Figure 9b,c demonstrate that for objects truncated by the image frame, the model detection confidence plummets, frequently leading to complete misses. The root cause for this boundary effect is a training-inference discrepancy, the proportion of complete targets in the training data is much higher than that of truncated targets, resulting in weaker generalization ability of the model to incomplete targets.
Lastly, despite the designed enhancements for low-contrast scenarios, the model remains vulnerable to highly camouflaged targets. As shown in
Figure 9d, when the color and texture of a target are nearly indistinguishable from the surrounding environment, the model frequently misclassifies it as background. This represents an extreme manifestation of the low-contrast challenge, where the discriminative power of low-level features is insufficient, and the model lacks the necessary high-level semantic or contextual cues to resolve the ambiguity based on a single static frame. Collectively, these cases provide crucial insights for directing future research toward enhancing contextual reasoning and robustness in complex underwater environments.
Although the primary evaluation was conducted on datasets encompassing common underwater degradations (e.g., haze, blur, color cast), the model’s design inherently addresses challenges analogous to adverse weather conditions. The GCPM global context modeling enhances robustness to haze-like effects caused by high concentrations of suspended particles, similar to fog. Concurrently, the CAEDB and RCFPN focus on preserving details and suppressing noise helps maintain performance under varying illumination conditions, such as those caused by sunlight penetration at different depths or water turbidity levels. We therefore expect the model to demonstrate consistent performance across a range of water clarity and ambient light conditions typical of different ‘weather’ underwater. Explicit validation on datasets explicitly tagged with meteorological or water quality metadata remains a valuable avenue for future research.

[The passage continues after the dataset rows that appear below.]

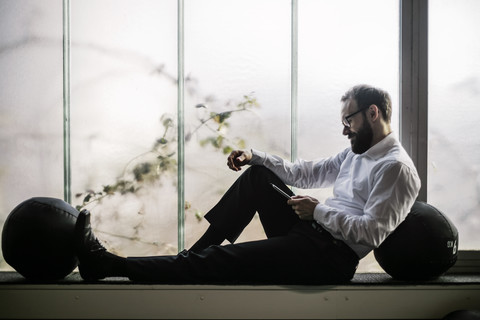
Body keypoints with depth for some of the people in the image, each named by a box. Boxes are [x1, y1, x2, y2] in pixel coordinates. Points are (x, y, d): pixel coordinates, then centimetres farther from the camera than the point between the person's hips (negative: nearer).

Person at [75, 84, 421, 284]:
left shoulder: (396, 167, -11)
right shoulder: (357, 152, 20)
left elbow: (371, 232, -20)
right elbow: (304, 173, 21)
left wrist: (318, 210, -17)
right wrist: (255, 156, 11)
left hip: (332, 255, -10)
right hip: (306, 232, 10)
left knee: (222, 261, -16)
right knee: (258, 175, 10)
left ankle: (109, 265, -15)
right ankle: (195, 253, 7)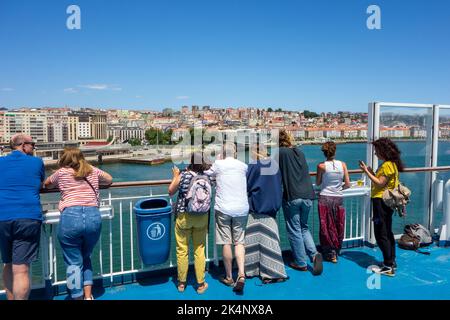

A limitation of this work is that it does not evaluate against newer detector versions like YOLOv10. Architectural differences across generations could influence performance, and exploring the integration of our proposed modules with such advanced backbones is a valuable direction for future work.
Future Work: Based on the analysis of failure cases, several promising directions for improvement have been identified:
Sensitivity to Edge and Occluded Targets: Enhancing the model sensitivity to edge and occluded targets could be achieved by incorporating edge-aware sampling strategies or more sophisticated data augmentation techniques tailored for such scenarios.
Class Imbalance: Addressing class imbalance through techniques like resampling or focal loss adjustments could lead to improved performance, particularly for underrepresented classes.
Robustness to Occlusions: Improving robustness against occlusions could involve integrating context-aware feature reasoning or employing multi-frame analysis to infer obscured parts of objects.
Validation Under Diverse Environmental Conditions: Explicit validation on datasets explicitly tagged with meteorological or water quality metadata remains a valuable avenue for future research. This would systematically assess model robustness across varying weather conditions, water clarity, and illumination scenarios, enhancing generalizability for real-world deployments
Integration with Advanced Detector Architectures: Architectural differences across generations could significantly influence performance. Therefore, a valuable future direction is to explore the integration of the proposed modules with state-of-the-art backbones such as YOLOv10. This would leverage advancements in efficiency and accuracy, potentially leading to further improvements in real-time underwater detection while maintaining the lightweight design principles of our framework.